I used to live in the middle of the twin cities opposite to a big star hotel. I don’t live there anymore. There are about 96 flats in that complex of apartments. The present situation is that this Hotelman who has gone on a buying spree has bought the vacant building adjacent to ours. He began to demolish it and construct there. Now, he has come to our apartment complex and is asking the residents to sell it to him. I am not sure, how many will sell and how many will be able to resist it. And what of those who decide to continue to live there? After all, today it is impossible to find a similar apartment right in the middle of the city. What if the man is a real estate mafia, and if he forces the people out? What will the middle class do, when faced with a situation that normally our common villager or slum dweller encounters, “eviction by force”? What can be the solution? Does it solve the purpose by keeping quiet when things do not concern you or wishing away problems or just simply pretending that life is all fine?  
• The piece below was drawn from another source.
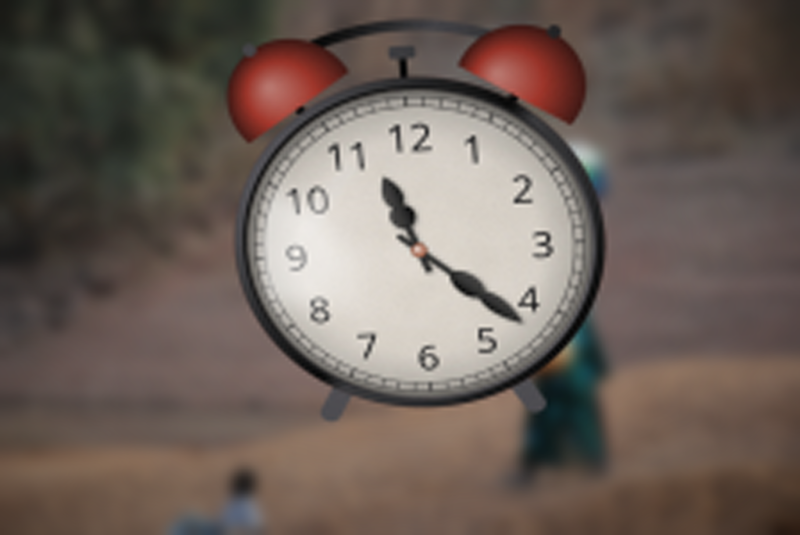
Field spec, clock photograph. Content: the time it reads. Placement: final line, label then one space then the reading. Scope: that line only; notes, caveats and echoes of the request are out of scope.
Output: 11:22
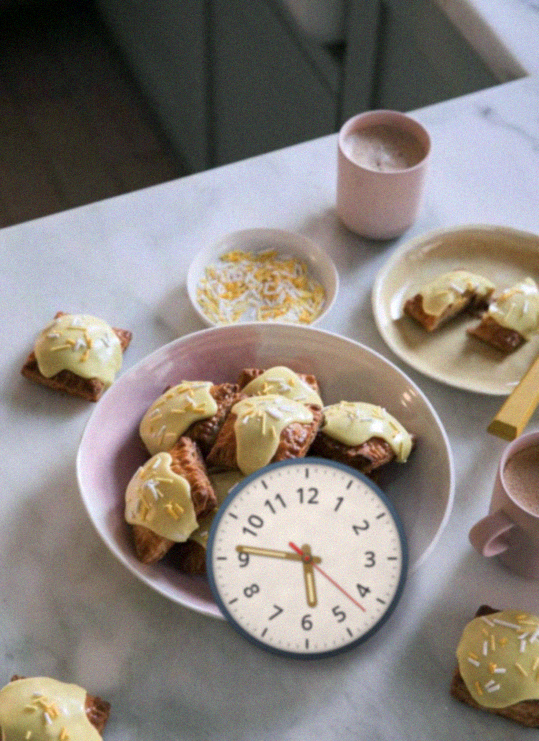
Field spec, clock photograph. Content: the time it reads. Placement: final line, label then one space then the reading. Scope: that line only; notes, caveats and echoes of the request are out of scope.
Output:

“Change can happen only when we become the change that we want to see”. Gandhi had said it and showed us the path too, by being and doing that which he wanted to see in others. Jesus said it, Do unto others what you want others to do unto you. The philosophy of karma says that your present life is a result of your past actions. Similarly, our future life is a result of our present actions. So, does it serve our purpose to ignore things that are happening around us, just because they don’t effect our present situation? The solutions are there. Only we need to look inside us. Some will say we need to agitate, to protest against the system. That is needed, the problem is that we are quiet when we should be speaking up or speaking against something that is not right; because we are afraid. It is fear and inaction which is stopping change from happening, but that is another story. Even if we all protest, can there be change, if we do not change ourselves? I went to this organic market – where one can buy directly from the farmers, but of course not before you are supplied the food in a plastic carry bag. Can we go about things in a piecemeal fashion? The way things are today, we most certainly need action that encompasses our entire lifestyle. The change should begin with me, within us. No regulations or laws can change the world. Only we can. 

The other day, I was in a local NGO to do some work related to our Uranium Mining Campaign. My friend works there. It was past five in the evening, and everyone has left except this friend who stayed back to complete some of her work. As I entered the office, I found most of the lights, fans and computers switched on, without a soul in those rooms. I switched off all equipment and commented about it to my friend. ‘Yes, words seldom translate to action’ she said. I find a similar situation in another NGO’s office, not a soul in a room, but all electrical appliances run in full flow. They are genuine people and are supporting adivasi campaigns against large dams and hydro-electric projects.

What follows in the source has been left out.